Out of the two exciting developments, one was an antibody drug conjugate called enfortumab vedotin, so this is essentially an antibody against a protein called Nectin-4, which is expressed on a wide range of bladder cancers (most most bladder cancers expressed Nectin-4). And there is the antibody conjugated to a very toxic payload, a chemotherapy called MMAE, which sort of releases inside the cancer cell.
In the study that was just presented today, they saw about a 40% response rate and they saw responses in very poor prognosis patients_—_in patients with liver metastases who traditionally do very poorly, we saw actually evidence of good activity, I think it was a 38% response rate or so.
It’s a new option for patients that sort of functions irrespectively of their prior chemotherapy exposure and irrespectively, it seems like, of their prior immunotherapy exposure. It’s sort of adding a third line for those patients and because Nectin-4 is so widely expressed it seems like it should have activity across most patients with bladder cancer. We suddenly have an opportunity for a new treatment that really differs from the sort of traditional chemotherapy.

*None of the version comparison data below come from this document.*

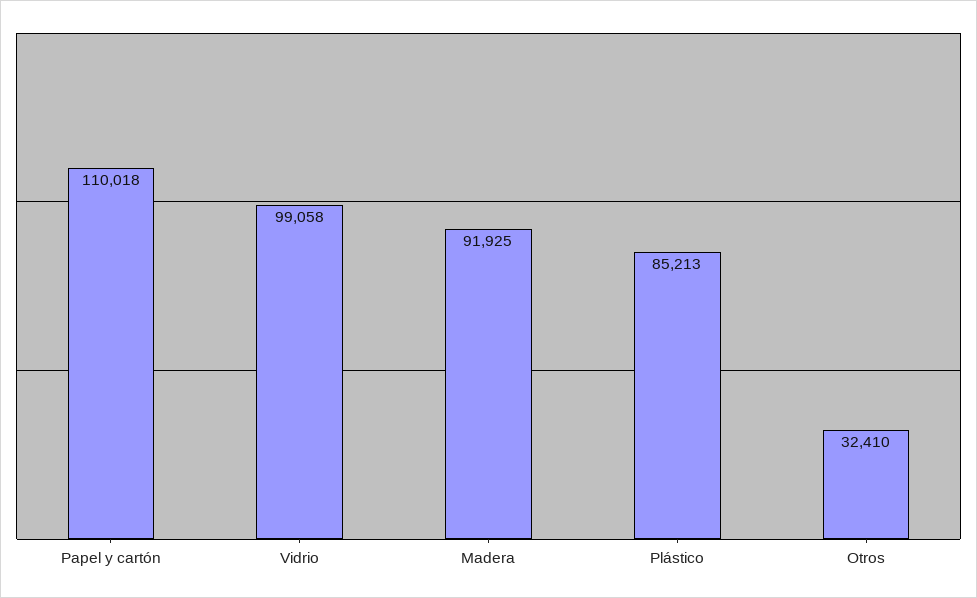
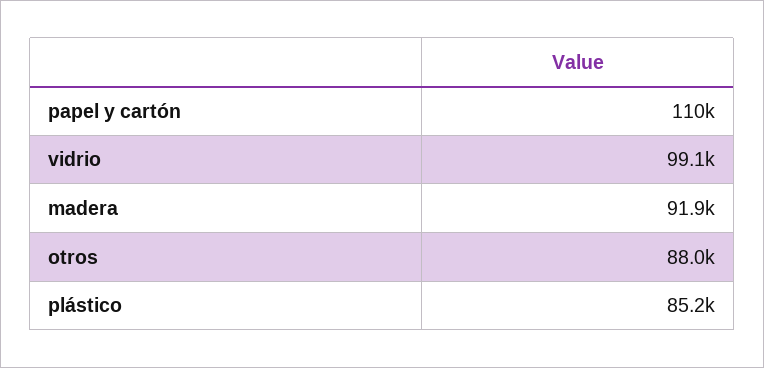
  {
    "Papel y cartón": 110018,
    "Vidrio": 99058,
    "Madera": 91925,
    "Plástico": 85213,
-   "Otros": 32410
+   "Otros": 88000
  }

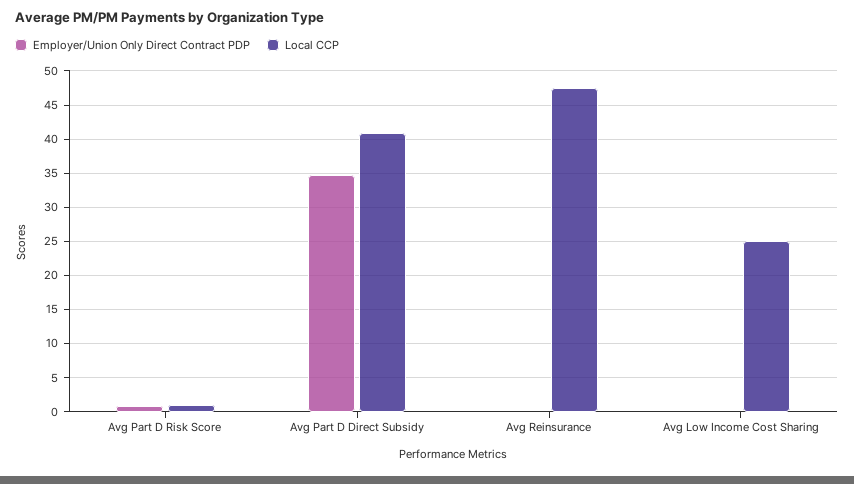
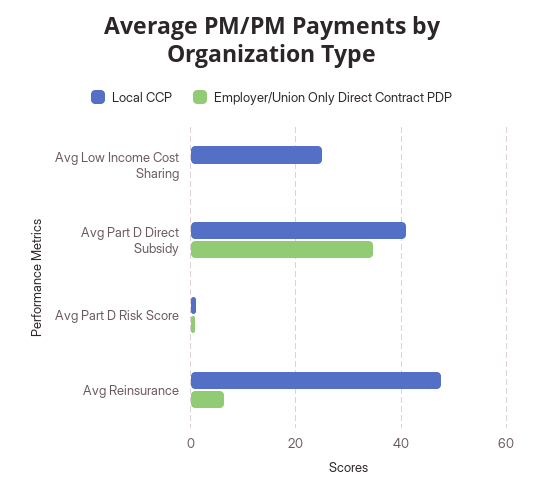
  {
    "Employer/Union Only Direct Contract PDP": {
      "Avg Part D Risk Score": 1,
      "Avg Part D Direct Subsidy": 35,
-     "Avg Reinsurance": 0,
+     "Avg Reinsurance": 6,
      "Avg Low Income Cost Sharing": 0
    },
    "Local CCP": {
      "Avg Part D Risk Score": 1,
      "Avg Part D Direct Subsidy": 41,
      "Avg Reinsurance": 48,
      "Avg Low Income Cost Sharing": 25
    }
  }

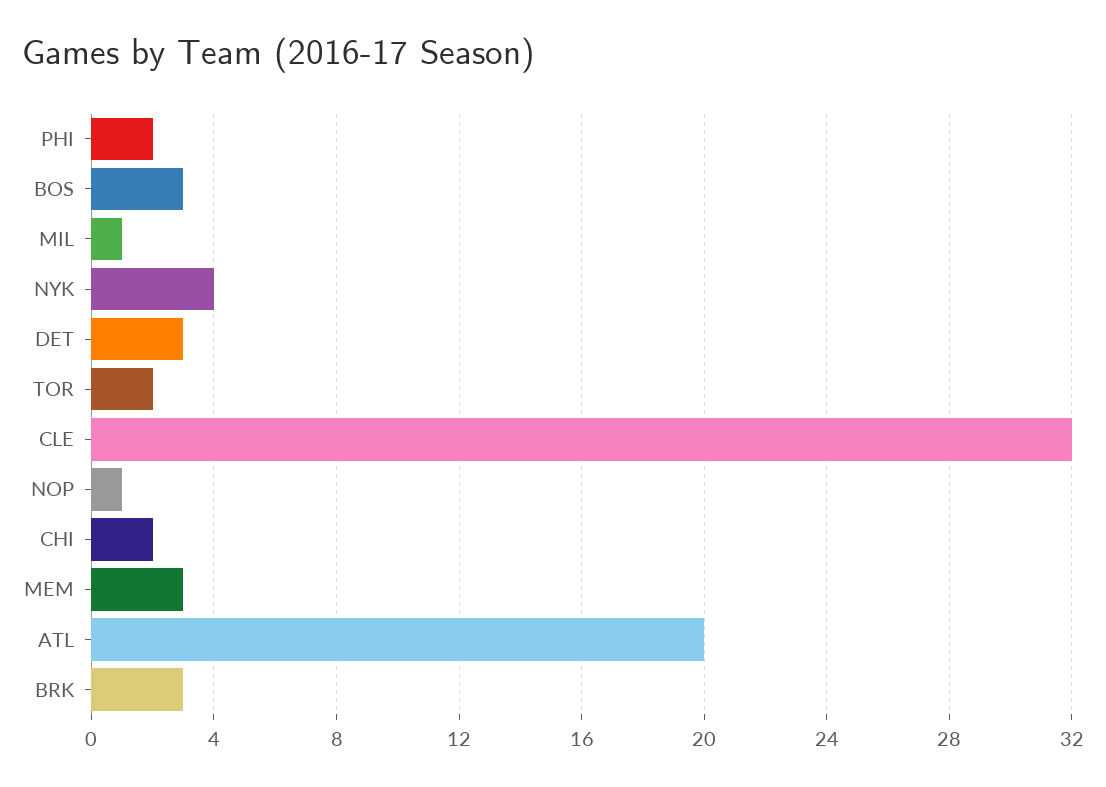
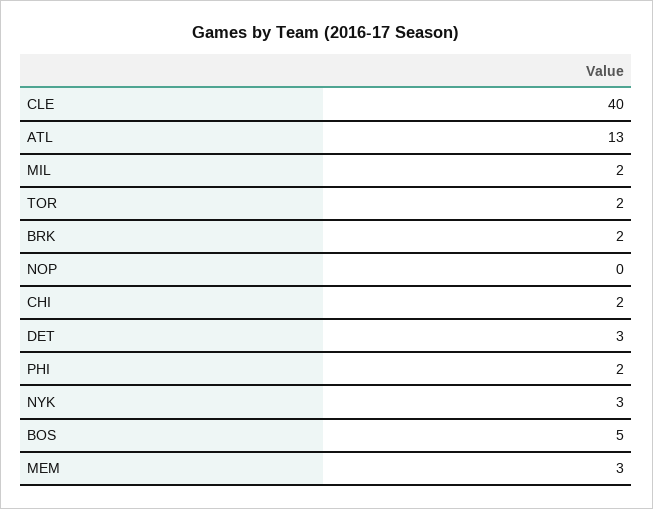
  {
    "PHI": 2,
-   "BOS": 3,
+   "BOS": 5,
-   "MIL": 1,
+   "MIL": 2,
-   "NYK": 4,
+   "NYK": 3,
    "DET": 3,
    "TOR": 2,
-   "CLE": 32,
+   "CLE": 40,
-   "NOP": 1,
+   "NOP": 0,
    "CHI": 2,
    "MEM": 3,
-   "ATL": 20,
+   "ATL": 13,
-   "BRK": 3
+   "BRK": 2
  }

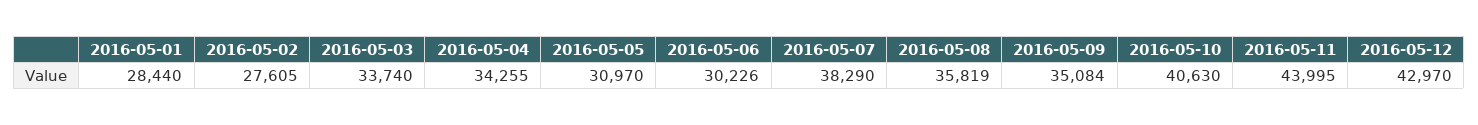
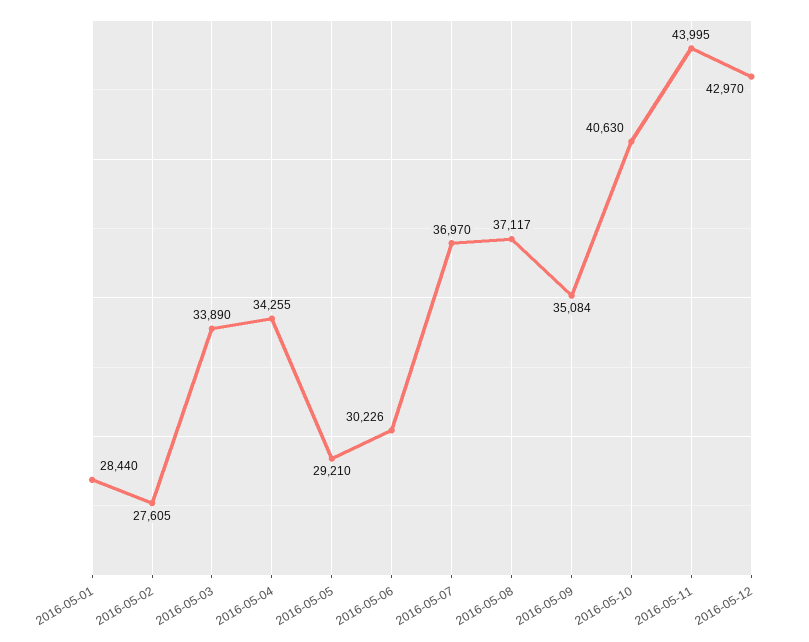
  {
    "2016-05-01": 28440,
    "2016-05-02": 27605,
-   "2016-05-03": 33740,
+   "2016-05-03": 33890,
    "2016-05-04": 34255,
-   "2016-05-05": 30970,
+   "2016-05-05": 29210,
    "2016-05-06": 30226,
-   "2016-05-07": 38290,
+   "2016-05-07": 36970,
-   "2016-05-08": 35819,
+   "2016-05-08": 37117,
    "2016-05-09": 35084,
    "2016-05-10": 40630,
    "2016-05-11": 43995,
    "2016-05-12": 42970
  }

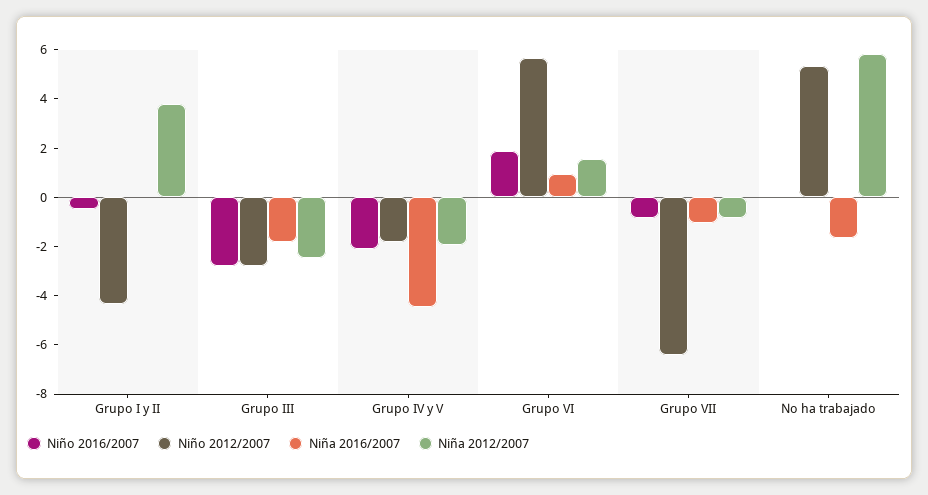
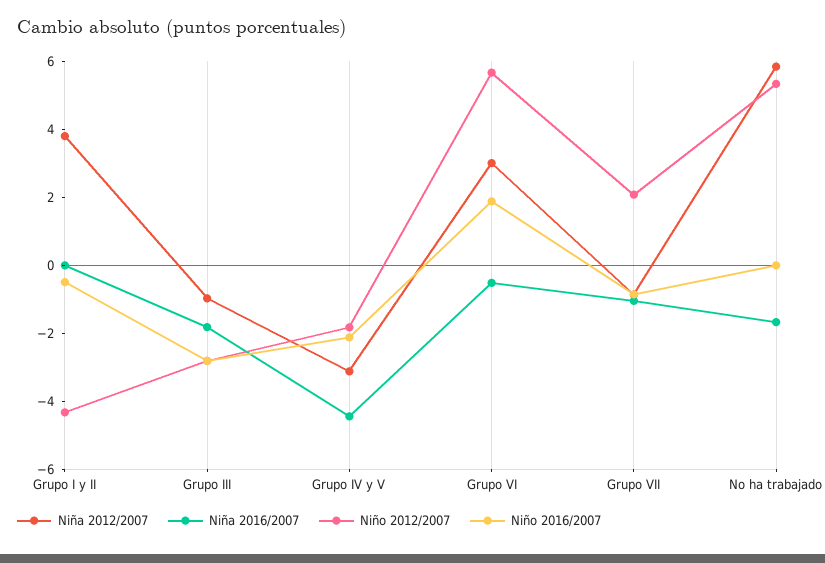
  {
    "Niño 2016/2007": {
      "Grupo I y II": -0.5,
      "Grupo III": -3,
      "Grupo IV y V": -2,
      "Grupo VI": 2,
      "Grupo VII": -1,
      "No ha trabajado": 0
    },
    "Niño 2012/2007": {
      "Grupo I y II": -4.5,
      "Grupo III": -3,
      "Grupo IV y V": -2,
      "Grupo VI": 5.5,
-     "Grupo VII": -6.5,
+     "Grupo VII": 2,
      "No ha trabajado": 5.5
    },
    "Niña 2016/2007": {
      "Grupo I y II": 0,
      "Grupo III": -2,
      "Grupo IV y V": -4.5,
-     "Grupo VI": 1,
+     "Grupo VI": -0.5,
      "Grupo VII": -1,
      "No ha trabajado": -1.5
    },
    "Niña 2012/2007": {
      "Grupo I y II": 4,
-     "Grupo III": -2.5,
+     "Grupo III": -1,
-     "Grupo IV y V": -2,
+     "Grupo IV y V": -3,
-     "Grupo VI": 1.5,
+     "Grupo VI": 3,
      "Grupo VII": -1,
      "No ha trabajado": 6
    }
  }

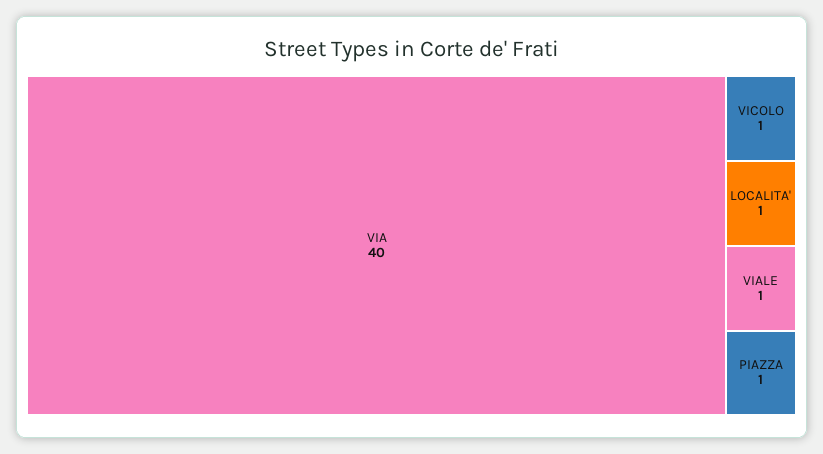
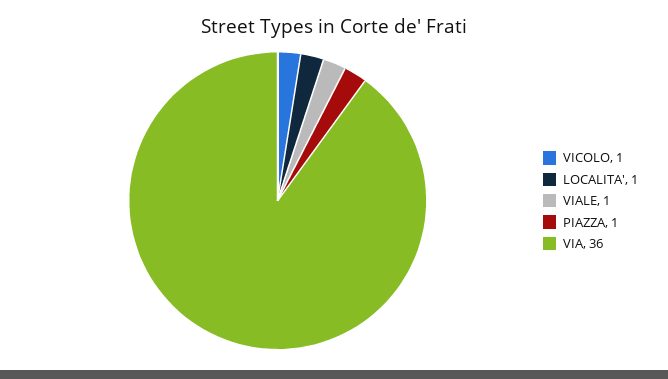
  {
-   "VIA": 40,
+   "VIA": 36,
    "VICOLO": 1,
    "LOCALITA'": 1,
    "VIALE": 1,
    "PIAZZA": 1
  }

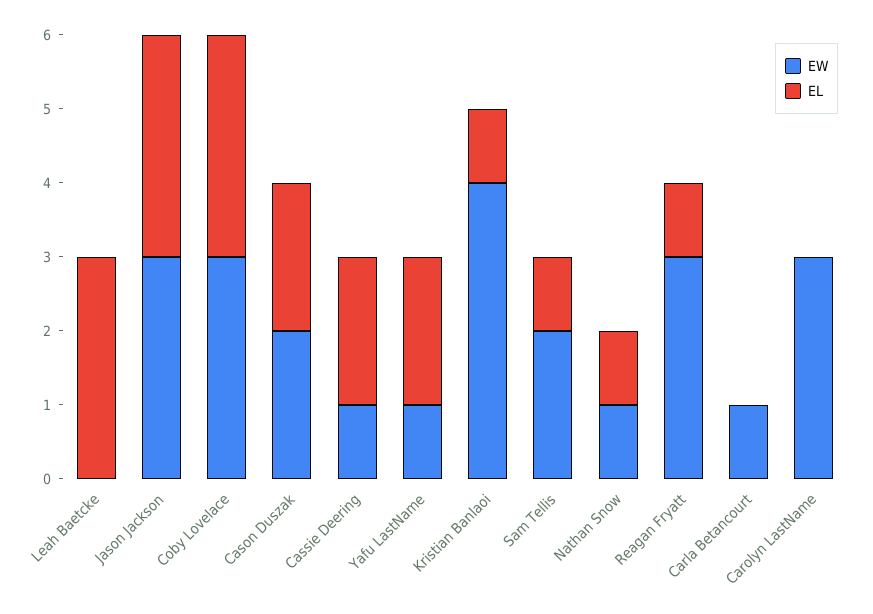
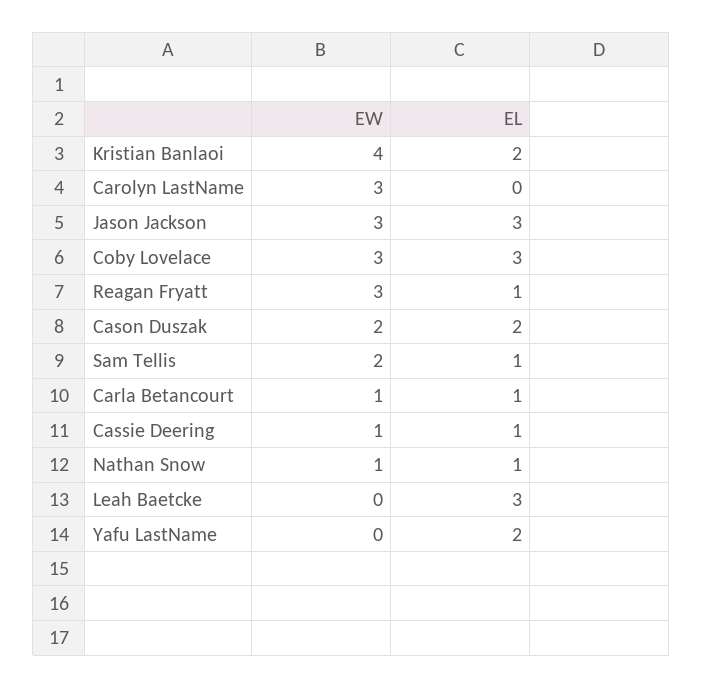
  {
    "EW": {
      "Leah Baetcke": 0,
      "Jason Jackson": 3,
      "Coby Lovelace": 3,
      "Cason Duszak": 2,
      "Cassie Deering": 1,
-     "Yafu LastName": 1,
+     "Yafu LastName": 0,
      "Kristian Banlaoi": 4,
      "Sam Tellis": 2,
      "Nathan Snow": 1,
      "Reagan Fryatt": 3,
      "Carla Betancourt": 1,
      "Carolyn LastName": 3
    },
    "EL": {
      "Leah Baetcke": 3,
      "Jason Jackson": 3,
      "Coby Lovelace": 3,
      "Cason Duszak": 2,
-     "Cassie Deering": 2,
+     "Cassie Deering": 1,
      "Yafu LastName": 2,
-     "Kristian Banlaoi": 1,
+     "Kristian Banlaoi": 2,
      "Sam Tellis": 1,
      "Nathan Snow": 1,
      "Reagan Fryatt": 1,
-     "Carla Betancourt": 0,
+     "Carla Betancourt": 1,
      "Carolyn LastName": 0
    }
  }

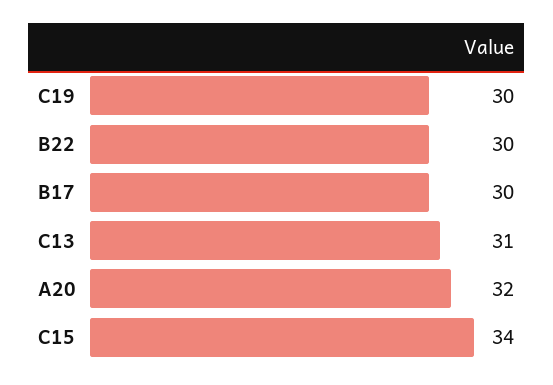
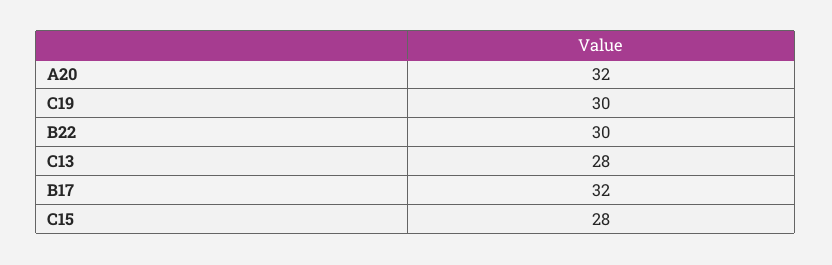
  {
    "C19": 30,
    "B22": 30,
-   "B17": 30,
+   "B17": 32,
-   "C13": 31,
+   "C13": 28,
    "A20": 32,
-   "C15": 34
+   "C15": 28
  }

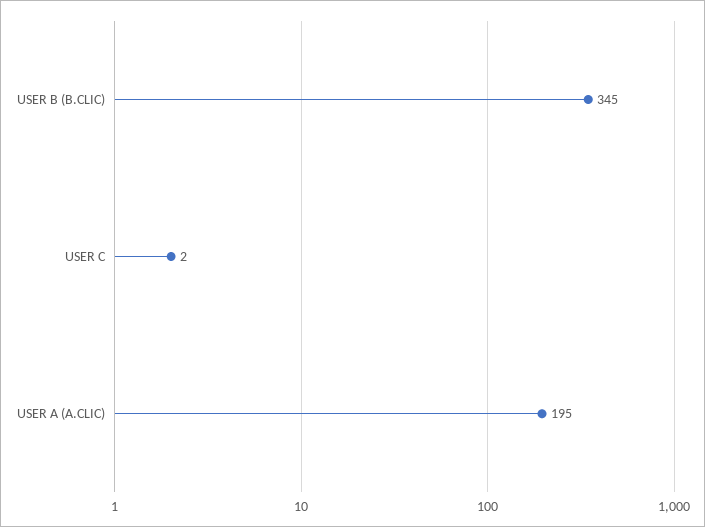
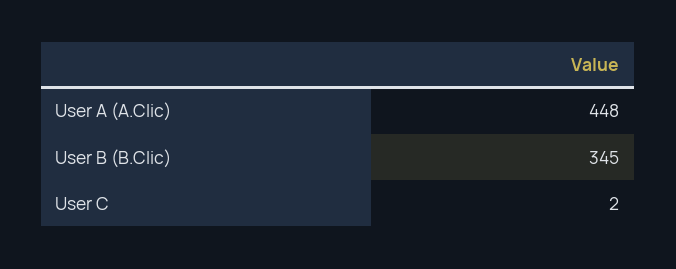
  {
    "USER B (B.CLIC)": 345,
    "USER C": 2,
-   "USER A (A.CLIC)": 195
+   "USER A (A.CLIC)": 448
  }

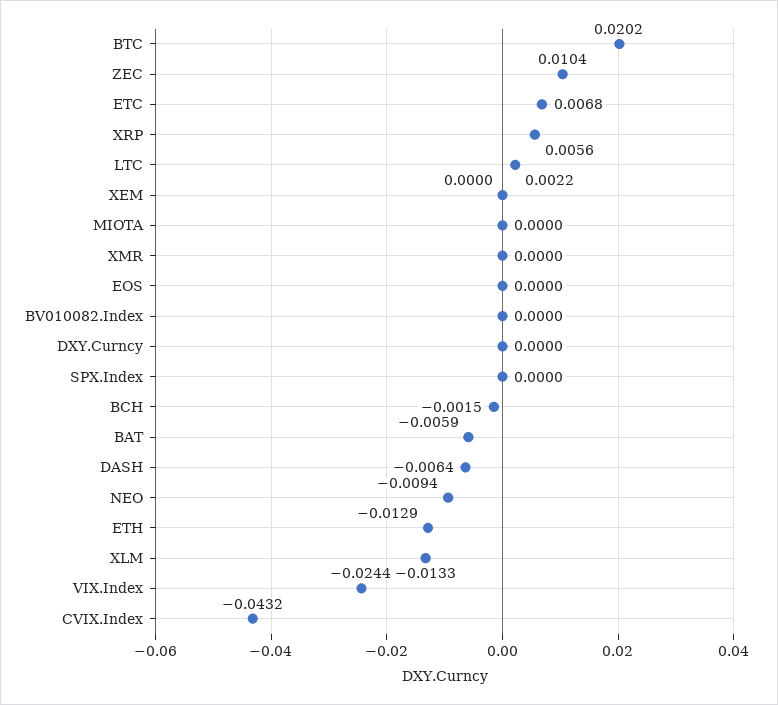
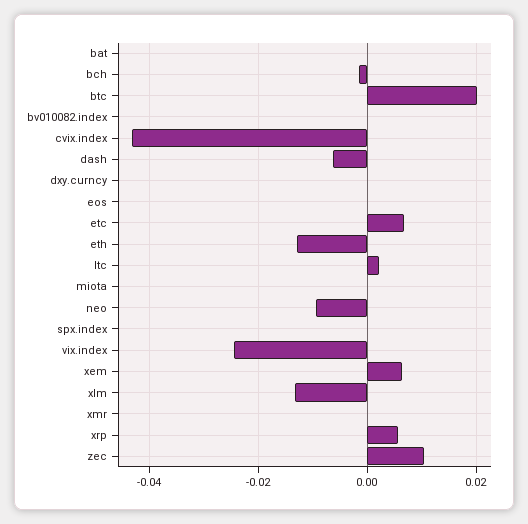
  {
    "BTC": 0.0202,
    "ZEC": 0.0104,
    "ETC": 0.0068,
    "XRP": 0.0056,
    "LTC": 0.0022,
-   "XEM": 0,
+   "XEM": 0.006,
    "MIOTA": 0,
    "XMR": 0,
    "EOS": 0,
    "BV010082.Index": 0,
    "DXY.Curncy": 0,
    "SPX.Index": 0,
    "BCH": -0.0015,
-   "BAT": -0.0059,
+   "BAT": 0,
    "DASH": -0.0064,
    "NEO": -0.0094,
    "ETH": -0.0129,
    "XLM": -0.0133,
    "VIX.Index": -0.0244,
    "CVIX.Index": -0.0432
  }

I should say there are some patients who have durable responses to that treatment. We don’t really know how long the longest response will be, but that that drug is now in going into phase three trials_—_it’s not yet approved, but if those phase three’s are positive, that’s going to be a new option for patients.
Doximity: How are these treatments benefiting patients?
Friedlander: There’s also an opportunity to give these agents even earlier in non-muscle days of bladder cancer in patients with BCG refractory disease who normally would be recommended to have a radical cystectomy. There’s an opportunity to give those drugs earlier and perhaps spare patients a really morbid and life-changing surgery_—_treating the disease with hopefully acceptable toxicity.